Mobile solutions account for a growing share of small to midsize business technology budgets, with SMBs on average spending between 11-20 percent of their technology budgets in the mobile space—and 68 percent expect their companies’ mobile spending to increase next year, according to Research and Markets’ Mobile Solutions Study.
The report, which offers data-driven insights about how U.S. SMBs are using mobile solutions in their businesses and provides trending analysis based on comparison with last year’s study, found SMBs’ use of mobile solutions is nearly ubiquitous, with 91 percent now using mobile solutions to help support their businesses.
The study found SMBs have a growing number of mobile apps and more diverse mobile devices to manage, and are relying more on these mobile solutions to get their jobs done. Consequently, adoption of mobile management solutions is up 15 percent over 2012.
In addition, adoption and spending across all mobile solution categories—including devices, services, applications, management, security and consulting services—are on the rise, with mobile apps and mobile management solutions experiencing the fastest growth. SMBs are also ramping up use of customer-facing mobile apps and mobile-friendly Websites to enable customers to do such things as schedule appointments, make payments and access customer service.
Survey results also indicated SMB adoption of mobile apps for employees—both collaboration apps such as email and calendars and business apps such as customer relationship management (CRM)—has risen by approximately 20 percent since 2012. And SMB adoption of bring-your-own-device (BYOD) policies for employees has doubled over the past year to 62 percent.
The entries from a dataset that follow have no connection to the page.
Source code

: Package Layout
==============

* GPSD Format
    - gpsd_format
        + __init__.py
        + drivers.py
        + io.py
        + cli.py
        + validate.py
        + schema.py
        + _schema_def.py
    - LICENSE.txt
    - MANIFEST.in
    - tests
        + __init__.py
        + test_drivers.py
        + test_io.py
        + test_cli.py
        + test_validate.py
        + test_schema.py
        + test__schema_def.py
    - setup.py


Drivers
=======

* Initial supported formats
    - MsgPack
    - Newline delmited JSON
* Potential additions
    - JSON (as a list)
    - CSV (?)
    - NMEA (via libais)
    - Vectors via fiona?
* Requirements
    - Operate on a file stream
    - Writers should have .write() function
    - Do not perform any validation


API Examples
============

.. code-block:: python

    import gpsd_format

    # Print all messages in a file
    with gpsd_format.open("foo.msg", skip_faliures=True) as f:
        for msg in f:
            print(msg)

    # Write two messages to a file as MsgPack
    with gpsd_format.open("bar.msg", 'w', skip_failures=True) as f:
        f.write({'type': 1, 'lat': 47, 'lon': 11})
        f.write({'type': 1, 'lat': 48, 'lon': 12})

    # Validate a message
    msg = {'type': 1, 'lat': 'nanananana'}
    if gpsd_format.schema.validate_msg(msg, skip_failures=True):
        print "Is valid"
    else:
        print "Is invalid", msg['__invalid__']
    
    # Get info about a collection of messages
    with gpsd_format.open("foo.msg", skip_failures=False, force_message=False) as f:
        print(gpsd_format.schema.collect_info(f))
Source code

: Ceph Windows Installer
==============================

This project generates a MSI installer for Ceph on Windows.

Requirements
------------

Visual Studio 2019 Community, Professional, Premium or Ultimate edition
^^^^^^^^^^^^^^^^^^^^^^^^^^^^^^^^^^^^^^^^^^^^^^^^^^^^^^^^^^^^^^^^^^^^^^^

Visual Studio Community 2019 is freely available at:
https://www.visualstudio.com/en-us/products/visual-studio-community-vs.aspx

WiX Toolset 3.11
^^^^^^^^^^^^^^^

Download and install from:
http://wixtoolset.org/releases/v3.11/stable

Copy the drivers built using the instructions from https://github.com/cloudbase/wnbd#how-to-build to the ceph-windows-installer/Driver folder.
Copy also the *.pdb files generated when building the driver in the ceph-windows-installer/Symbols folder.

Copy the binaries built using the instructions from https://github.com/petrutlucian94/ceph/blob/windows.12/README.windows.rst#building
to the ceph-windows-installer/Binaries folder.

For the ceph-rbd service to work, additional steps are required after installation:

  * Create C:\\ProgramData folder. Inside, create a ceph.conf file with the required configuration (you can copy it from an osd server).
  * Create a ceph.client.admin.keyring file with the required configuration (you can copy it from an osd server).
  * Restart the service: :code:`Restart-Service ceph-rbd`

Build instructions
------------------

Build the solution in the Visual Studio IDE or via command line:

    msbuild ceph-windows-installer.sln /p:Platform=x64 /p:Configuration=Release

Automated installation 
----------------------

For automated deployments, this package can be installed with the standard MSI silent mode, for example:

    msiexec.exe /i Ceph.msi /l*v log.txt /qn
The rise of BYOD programs has also brought new challenges to businesses of all sizes in the way of security and data protection. Despite 80 percent of respondents agreeing that a BYOD program is the “new normal,” only 45 percent have a formal BYOD policy in their workplace and only 51 percent were considering desktop as a service (DaaS) as a solution to access data from their mobile devices, according to a July survey of more than 700 IT decision makers by managed cloud services provider NaviSite.
In a similar Aruba survey of more than 3,000 employees worldwide, 66 percent of U.S. workers said they fear the loss of personal information from their personal device. In addition, just over half (51 percent) of U.S. workers said their IT departments do nothing to ensure the security of corporate files and applications on their personal devices. Another 11 percent said they would not immediately tell their employers if their personal devices were compromised, even if it resulted in corporate information being leaked.